#### [Source extract]
%%

Virtual router IP address

VRRP does not use virtual IP addresses. Thus, there is no virtual IP address associated with a virtual
router. Instead, you associate the virtual router with one or more real interface IP addresses configured
on the router that owns the real IP addresses. In

VRRP overview

on page 586, the virtual router with

VRID1 is associated with real IP address 192.53.5.1, which is configured on interface e1/6 on Switch 1.
VRIDs are interface-level parameters, not system-level parameters, so the IP address you associate
with the VRID must already be a real IP address configured on the Owner interface.

NOTE
You can associate a virtual router with a virtual interface. A virtual interface is a named set of physical
interfaces.

When you configure the Backup router for the VRID, specify the same IP address as the one you
specify on the Owner. This is the IP address used by the host as its default gateway. The IP address
cannot also exist on the Backup router. The interface on which you configure the VRID on the Backup
router must have an IP address in the same subnet.

NOTE
If you delete a real IP address used by a VRRP entry, the VRRP entry also is deleted automatically.

NOTE
When a Backup router takes over forwarding responsibilities from a failed Master router, the Backup
forwards traffic addressed to the VRID MAC address, which the host believes is the MAC address of the
router interface for its default gateway. However, the Backup router cannot reply to IP pings sent to the
IP addresses associated with the VRID. Because the IP addresses are owned by the Owner, if the
Owner is unavailable, the IP addresses are unavailable as packet destinations.

%%

#### [Data]

%%

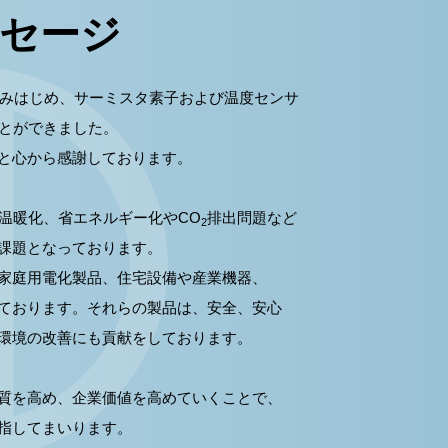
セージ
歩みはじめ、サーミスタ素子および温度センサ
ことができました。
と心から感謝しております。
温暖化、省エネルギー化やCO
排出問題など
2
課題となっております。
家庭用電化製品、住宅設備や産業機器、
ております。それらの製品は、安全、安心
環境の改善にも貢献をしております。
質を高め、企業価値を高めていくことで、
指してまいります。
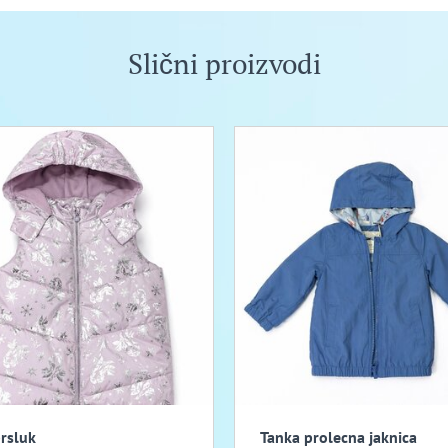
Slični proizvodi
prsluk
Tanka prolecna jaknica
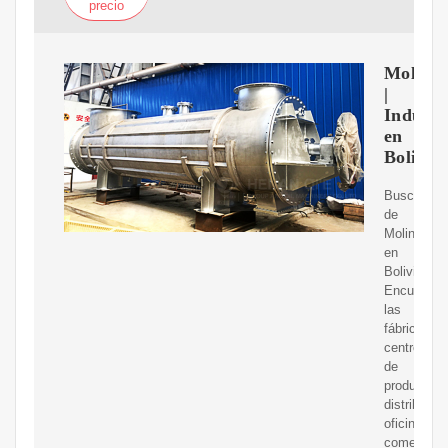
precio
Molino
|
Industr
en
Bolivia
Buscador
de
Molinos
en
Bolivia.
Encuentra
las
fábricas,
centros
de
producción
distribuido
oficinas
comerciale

%%
%%

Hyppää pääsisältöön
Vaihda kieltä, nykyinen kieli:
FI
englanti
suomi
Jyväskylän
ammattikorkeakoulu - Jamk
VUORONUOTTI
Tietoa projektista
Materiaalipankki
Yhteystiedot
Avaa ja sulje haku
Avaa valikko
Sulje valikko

%%

#### [Task set]
(a) Summarize the VRRP virtual router text in two sentences.
(b) Retype the part of the VRRP virtual router text starting at "VRIDs are interface-level" and ending at "interfaces.".
(c) Extend the VRRP virtual router text beyond its final sentence.
The rows are not needed here.

#### [Written responses]
(a) VRRP does not use virtual IP addresses; a virtual router is instead associated with one or more real interface IP addresses configured on the Owner router, and the Backup router is configured with that same IP address, which hosts use as their default gateway. When a Backup router takes over from a failed Master, it forwards traffic addressed to the VRID MAC address but cannot reply to pings sent to the VRID's IP addresses, because those addresses are owned by the Owner.

(b)
VRIDs are interface-level parameters, not system-level parameters, so the IP address you associate
with the VRID must already be a real IP address configured on the Owner interface.

NOTE
You can associate a virtual router with a virtual interface. A virtual interface is a named set of physical
interfaces.

(c)
Master negotiation

The routers within a VRID use the VRRP priority values associated with each router to determine which
router becomes the Master. When you configure the VRID on a router interface, you specify whether
the router is the Owner of the IP addresses you plan to associate with the VRID or a Backup router. If
you indicate that the router is the Owner of the IP addresses, the software automatically sets the router
VRRP priority for the VRID to 255, the highest VRRP priority. The router with the highest priority
becomes the Master.

Backup routers can have a priority from 3 through 254, which you assign when you configure the VRID
on the Backup router interfaces. The default VRRP priority for Backup routers is 100.

Because the router that owns the IP addresses associated with the VRID always has the highest
priority, when all the routers in the virtual router are operating normally, the negotiation process results
in the Owner of the VRID IP addresses becoming the Master router. Thus, the VRRP negotiation results
in the normal case, in which the host’s path to the default route is to the router that owns the interface
for that route.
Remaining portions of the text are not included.